Mexican President Andres Manuel Lopéz-Obrador has dismissed COVID-19 concerns as “hysteria” sparked by the media and his political opponents and is advocating a “live your life as normal” approach — encouraging hugging, shopping, attending political rallies, and the like. Similarly, Brazilian President Jair Bolsonaro has called the pandemic “media hysteria,” despite the fact that several of his top aides (including some who recently traveled to President Donald Trump’s property Mar a Lago) have tested positive for the virus. Bolsonaro has also denounced the governors of Brazil’s two largest cities, Rio de Janeiro and São Paulo, for their move to lock down with school closures and strict social distancing guidelines. And just days ago, Bolsonaro threatened to dismiss his health minister if he publicly criticized him. 

In response, Brazilians are taking to the streets to protest their president’s cavalier approach and seem to be turning to their local and regional authorities for guidance. They are displaying a loss of confidence in Bolsonaro’s ability to lead effectively. If Lopéz-Obrador does not shift his own rhetoric very soon, he risks a similar response in Mexico. Though these leaders sit on opposite sides of the political spectrum —with Bolsonaro on the far-right and Lopéz-Obrador on the left — both are exposing themselves to potential political fallout for the populist movements they represent, and a health disaster that experts see coming. 

The final cohort includes the Central American countries of Honduras, Guatemala, and El Salvador, also known as the Northern Triangle. They are among the poorest in the region, with roughly 60 percent of Guatemala and Honduras living in poverty and accounting for the bulk of asylum seekers at the U.S. border. While their leaders appear to be taking appropriate measures by enacting school and border closures and encouraging social distancing, these countries are of concern because they are home to some of the world’s most vulnerable populations. 

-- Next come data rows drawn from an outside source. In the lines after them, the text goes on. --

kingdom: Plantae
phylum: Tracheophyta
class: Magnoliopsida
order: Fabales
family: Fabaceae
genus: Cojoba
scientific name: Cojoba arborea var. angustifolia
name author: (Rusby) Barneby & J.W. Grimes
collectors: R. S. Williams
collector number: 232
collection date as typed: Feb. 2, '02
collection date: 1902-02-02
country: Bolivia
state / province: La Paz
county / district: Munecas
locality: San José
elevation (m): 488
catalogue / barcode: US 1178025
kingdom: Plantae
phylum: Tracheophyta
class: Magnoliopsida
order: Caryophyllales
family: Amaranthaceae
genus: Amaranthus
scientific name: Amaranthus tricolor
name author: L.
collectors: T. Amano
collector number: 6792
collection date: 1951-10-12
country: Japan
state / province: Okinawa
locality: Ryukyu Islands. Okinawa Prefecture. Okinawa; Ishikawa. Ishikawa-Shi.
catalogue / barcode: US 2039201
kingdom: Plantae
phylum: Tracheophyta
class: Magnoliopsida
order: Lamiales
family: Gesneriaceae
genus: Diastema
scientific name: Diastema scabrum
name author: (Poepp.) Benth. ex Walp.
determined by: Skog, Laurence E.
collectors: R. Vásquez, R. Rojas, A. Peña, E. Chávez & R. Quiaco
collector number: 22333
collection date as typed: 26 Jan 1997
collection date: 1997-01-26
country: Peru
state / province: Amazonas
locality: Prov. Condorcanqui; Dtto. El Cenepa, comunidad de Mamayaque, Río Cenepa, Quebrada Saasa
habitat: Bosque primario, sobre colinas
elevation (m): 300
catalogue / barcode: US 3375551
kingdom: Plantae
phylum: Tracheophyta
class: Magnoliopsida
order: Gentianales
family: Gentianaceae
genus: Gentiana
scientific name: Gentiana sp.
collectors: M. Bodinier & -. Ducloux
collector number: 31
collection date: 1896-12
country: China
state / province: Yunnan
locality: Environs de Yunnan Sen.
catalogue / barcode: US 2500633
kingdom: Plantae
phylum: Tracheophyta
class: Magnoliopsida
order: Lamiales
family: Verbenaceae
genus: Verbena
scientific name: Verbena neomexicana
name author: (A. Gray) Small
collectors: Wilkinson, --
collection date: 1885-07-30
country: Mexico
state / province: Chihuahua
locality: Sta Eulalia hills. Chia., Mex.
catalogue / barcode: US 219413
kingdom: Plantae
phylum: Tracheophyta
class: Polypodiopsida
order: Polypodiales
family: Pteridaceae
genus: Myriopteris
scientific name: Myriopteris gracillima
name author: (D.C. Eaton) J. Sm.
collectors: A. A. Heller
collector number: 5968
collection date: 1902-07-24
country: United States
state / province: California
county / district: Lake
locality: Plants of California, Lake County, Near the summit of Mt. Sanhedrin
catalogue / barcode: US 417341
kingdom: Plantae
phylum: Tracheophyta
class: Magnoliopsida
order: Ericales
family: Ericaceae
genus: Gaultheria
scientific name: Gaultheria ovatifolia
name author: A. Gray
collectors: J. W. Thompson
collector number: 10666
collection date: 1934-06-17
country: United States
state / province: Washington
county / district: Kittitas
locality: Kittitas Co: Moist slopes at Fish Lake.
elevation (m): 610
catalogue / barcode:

El Salvador’s President Nayib Bukele has likely led the swiftest regional response to the outbreak, blocking entry to foreigners and ordering a month-long quarantine to El Salvadorans traveling home from abroad. Nevertheless, like neighboring Honduras and Guatemala, El Salvador’s vulnerability stems from its high homicide rates, drug-trafficking-related gang violence, rampant corruption, weak rule of law, and low levels of institutional confidence. Together these factors create weak and, in some ways, defenseless societies that are not prepared to manage the deadly threat posed by this pandemic and the results could be a devastating human toll. While the U.S. border remains closed to asylum seekers, the virus also threatens to add to existing pressures for exit from the Northern Triangle. Between 2007–2015, immigration to the United States from these countries increased by 25 percent, and an untenable health epidemic may fuel those numbers to rise once the border reopens.

As concern continues to mount that Latin America may become the next COVID-19 hotspot, the world would be wise to take notice and to assist where it can. In the immediate term, increased international pressure on Bolsonaro and Lopéz-Obrador can compel them to shift their rhetoric and their national responses. In the more medium term—and once the United States and the wider international community weathers the worst of their own COVID-19 threats—they should be prepared to assist their neighbors in the Western Hemisphere. President Trump should reconsider recommitting the U.S. aid to Central America that was scaled back just last year. COVID-19 poses not just a Latin American health threat, but also has the potential to initiate significant shifts in the political dynamics of the region and to add to future immigrant influxes at the U.S. and other neighboring borders unless pressure and humanitarian support is offered.

Cristina Lopez-Gottardi, PhD, is an assistant professor and research director for Public and Policy Program at the University of Virginia’s Miller Center. Raul O. Chao, PhD, is an associate professor at the University of Virginia’s Darden School of Business.